Adrianne Lenker Crafts an Authentic Response to Heartbreak

Adrianne Lenker releases a new album which is her third solo project.

4AD

Adrianne Lenker releases a new album which is her third solo project.

After a prolific year as the front woman of Big Thief, Adrianne Lenker returns with her third solo project, “songs.” The album is the product of what has come to be an indie music cliché: a post-breakup escape to a cabin in the woods. Despite her perhaps exhausted backdrop, Lenker delivers a collection of gentle folk songs that are both sonically intimate and unabashedly honest about what it means to lose someone you love.

Nearly every track on the album consists exclusively of Lenker’s delicate, yet resilient vocals, her complex guitar picking, and some variety of understated percussion. Although constant in this minimalism, the songs are rarely sparse and never wanting for additional instrumentation. In a recent interview with Pitchfork, Lenker stated that her rented cabin-turned-recording-studio felt like “the inside of an acoustic guitar.” In many ways, the sonic textures of the album adapt to this description: the guitar is close-up and rich, as if the listener were inside it. Paired with Lenker’s vocals, this forms an intricate duet, acting as far more than mere background support.

The tone of warmth and closeness in “songs” extends to Lenker’s physical setting, allowing the listener to hear the sounds of her own material world. Birdsong, the buzz of a bee, and the sound of shifting chairs pepper the album. In “come,” we hear over a minute of soft rain matched with a slowly plucked guitar. “Forwards beckon rebound” begins with Lenker experimentally layering her guitar, responding, “Woah, that’s cool,” after it cuts out. Rather than feeling like gimmicks, these brief extensions and asides make for a more authentic atmosphere for the tracks to dwell in. Lenker concerns herself not with a highly polished and pristine product but with music that exhibits a sense of concrete location in the corporeal.

Lenker’s lyrics in “songs” complement this aural realism we find woven throughout the album. Though they are frequently surreal (on “ingydar” she sings, “His eyes are blueberries, video screens/Minneapolis schemes and dried flowers/from books half-read), they draw their images and emotions from the innate world of memory. Lenker recalls the “Mango in your mouth, juice dripping” in “anything,” and later, “Dog’s white teeth slice right into my fist/Drive to the ER and you put me on my wrist.” The song builds around these vivid and personal moments as Lenker’s wistful but not at all sentimental guitar playing intertwines itself into the story. An air of genuine emotion hangs about the candid anecdotes that fill “songs;” their specificity and focus suggest origins in true individual experience.
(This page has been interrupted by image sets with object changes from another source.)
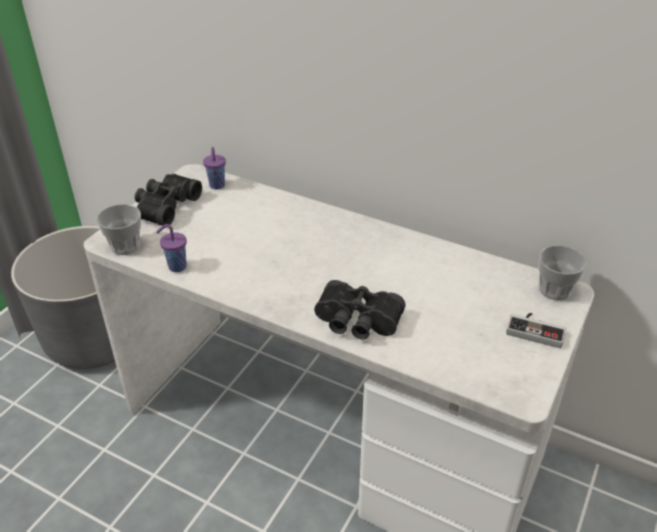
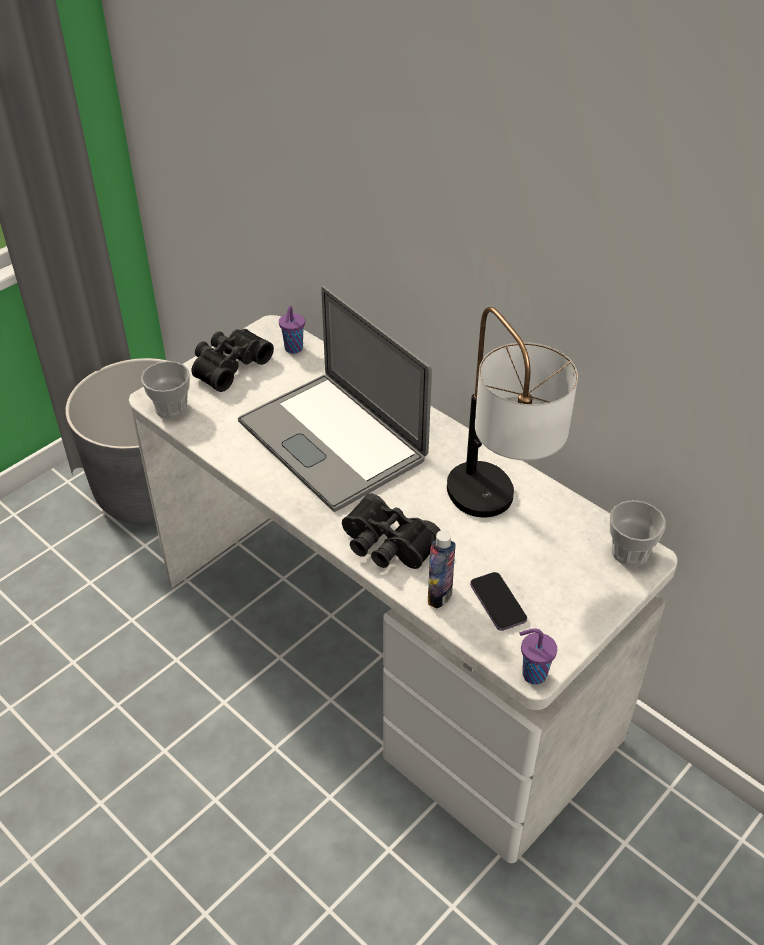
camera: 15 degrees right, 5 degrees up
purple cup [156,224,187,272] -> purple cup moved to [519,628,557,685]
game controller [506,313,566,348] -> none
none -> laptop [238,286,432,512]
none -> bottle [428,530,456,608]
none -> table lamp [447,307,578,517]
none -> phone [470,572,527,631]

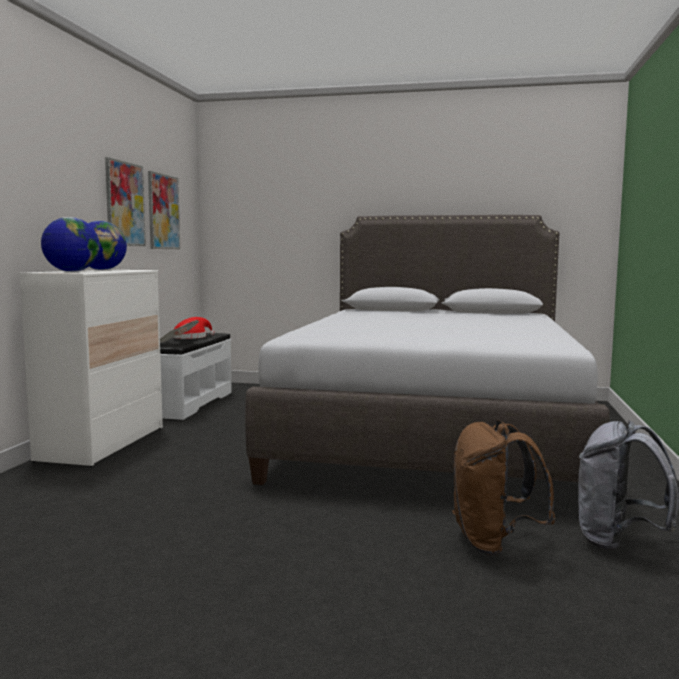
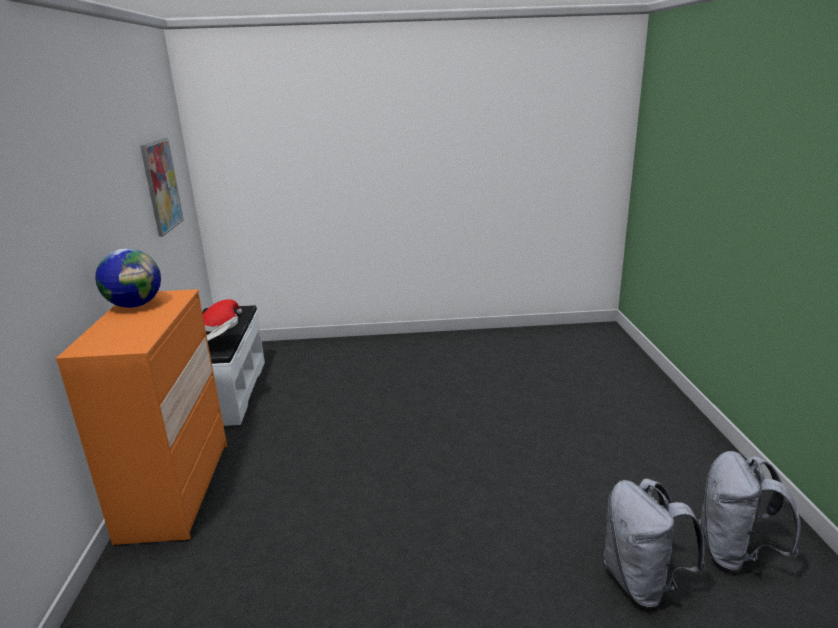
camera: 15 degrees left, 15 degrees up
white dresser [19,270,163,467] -> orange dresser [56,289,227,546]
globe [41,217,100,272] -> none
picture [105,157,146,246] -> none
grey bed [245,215,610,485] -> none
brown backpack [452,420,555,556] -> grey backpack [603,478,705,608]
Nearly every track of “songs” explores the burden of loss and its absolute inevitability. Having written and recorded the album soon after her own breakup with artist Indigo Sparke, Lenker’s words and melodies carry the weight of regret and cynicism. In the opening song, “two reverse,” Lenker asks, “Is it a crime to say/I still need you?” as she stretches and twists the syllables of her query. Following an overwhelming heartbreak, she wonders about the implications of remaining dependent on someone who is now purposely absent from her life. “Zombie girl” reveals she cannot evade the desire for this person she so loved: “Then the next night/Dreaming I could feel your skin/But the dream escaped so easily.”

Despite Lenker’s emotional suffering, there is no resentment in her lyrics or bitterness in her voice. She is well-aware that injury of the heart is a fundamental condition of the human experience. She sings in “dragon eyes,” “As we make love make love and you’re on my skin/You are changing me, you are changing.” Lenker understands that love necessitates transformation, and that transformation can push lovers apart. With “ingydar,” she suggests that even if lovers can remain together temporarily, death will separate them in the end: “Everything eats and is eaten/Time is fed.” If all love is doomed, why then, has Lenker made an album about her yearning for it?

“songs” is Adrianne Lenker’s attempt to present her reality, the beauty it holds, the tender memories of the past, and the unavoidable presence of pain and unfulfilled desire. Though she knows loss is the preordained end of love, she refuses to relinquish the memories of what was once good in her life. “I just wanna place with you,” she continues in “dragon eyes,” “I just wanna place.” She strives still for normalcy, for unity and reconciliation. Perhaps through the gorgeous melodies and masterful lyrics of “songs,” Lenker is telling us that all love, even love lost, love designated to fail, is worth singing about.